Informacja do dyżurnego grudziądzkiej komendy wpłynęła w piatek (22.09.23) około godziny 16.30. Na terenie byłych zakładów mięsnych na ul. Narutowicza, do przebywających tam dwóch chłopców (14 i 15 lat) miał podejść mężczyzna. Grożąc nożem miał zażądać wydania kosztowności. Chłopcy oddali mu telefon komórkowy oraz łańcuszek.

Dokolejnego przestępstwa doszło niespełna 8 godzin później. W sobotę nad ranem około godziny 4.00 na peronie dworca kolejowego na ul. Dworcowej ten sam mężczyzna, również grożąc nożem 17-latkowi dokonał zaboru 2 telefonów komórkowych.

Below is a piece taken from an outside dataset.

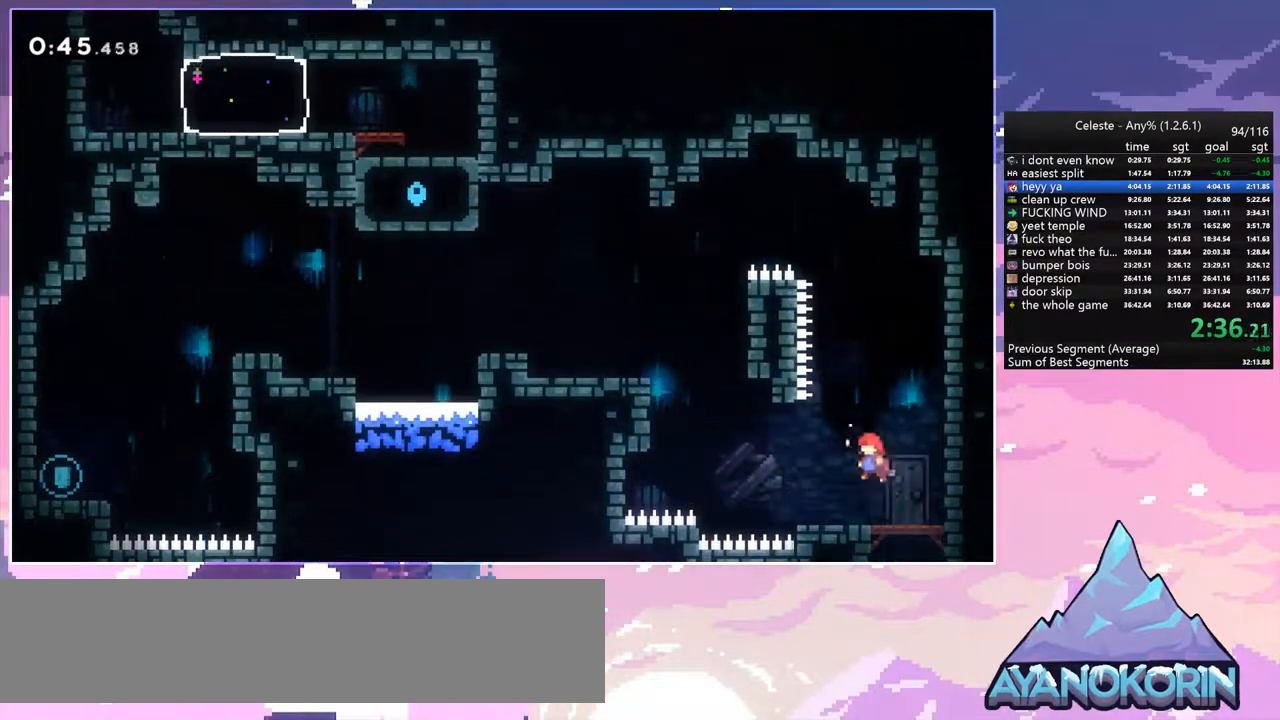
{"keys": ["grab", "left", "up"], "events": [[250, "grab", "up"], [283, "dash", "down"], [333, "jump", "up"], [383, "grab", "down"], [483, "dash", "up"]]}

Zespół dyżurnych skierował na miejsce patrol prewencji. W tym samym czasie inny patrol ogniwa patrolowo-interwencyjnego słysząc komunikat o rozboju natychmiast udał się w rejon dworca PKP. Znajomość terenu i doświadczenie policjantów pozwoliły na szybkie namierzenie i zatrzymanie sprawcy przestępca. Okazał się nim 33-letni mieszkaniec Grudziądza.

Zatrzymany mężczyzna usłyszał zarzut 3 rozbojów z wykorzystaniem niebezpiecznego narzędzia, za co grozi kara od 3 do 12 lat pozbawienia wolności. Na wniosek prokuratora Sąd Rejonowy w Grudziądzu zastosował wobec niego 3-miesięczny areszt.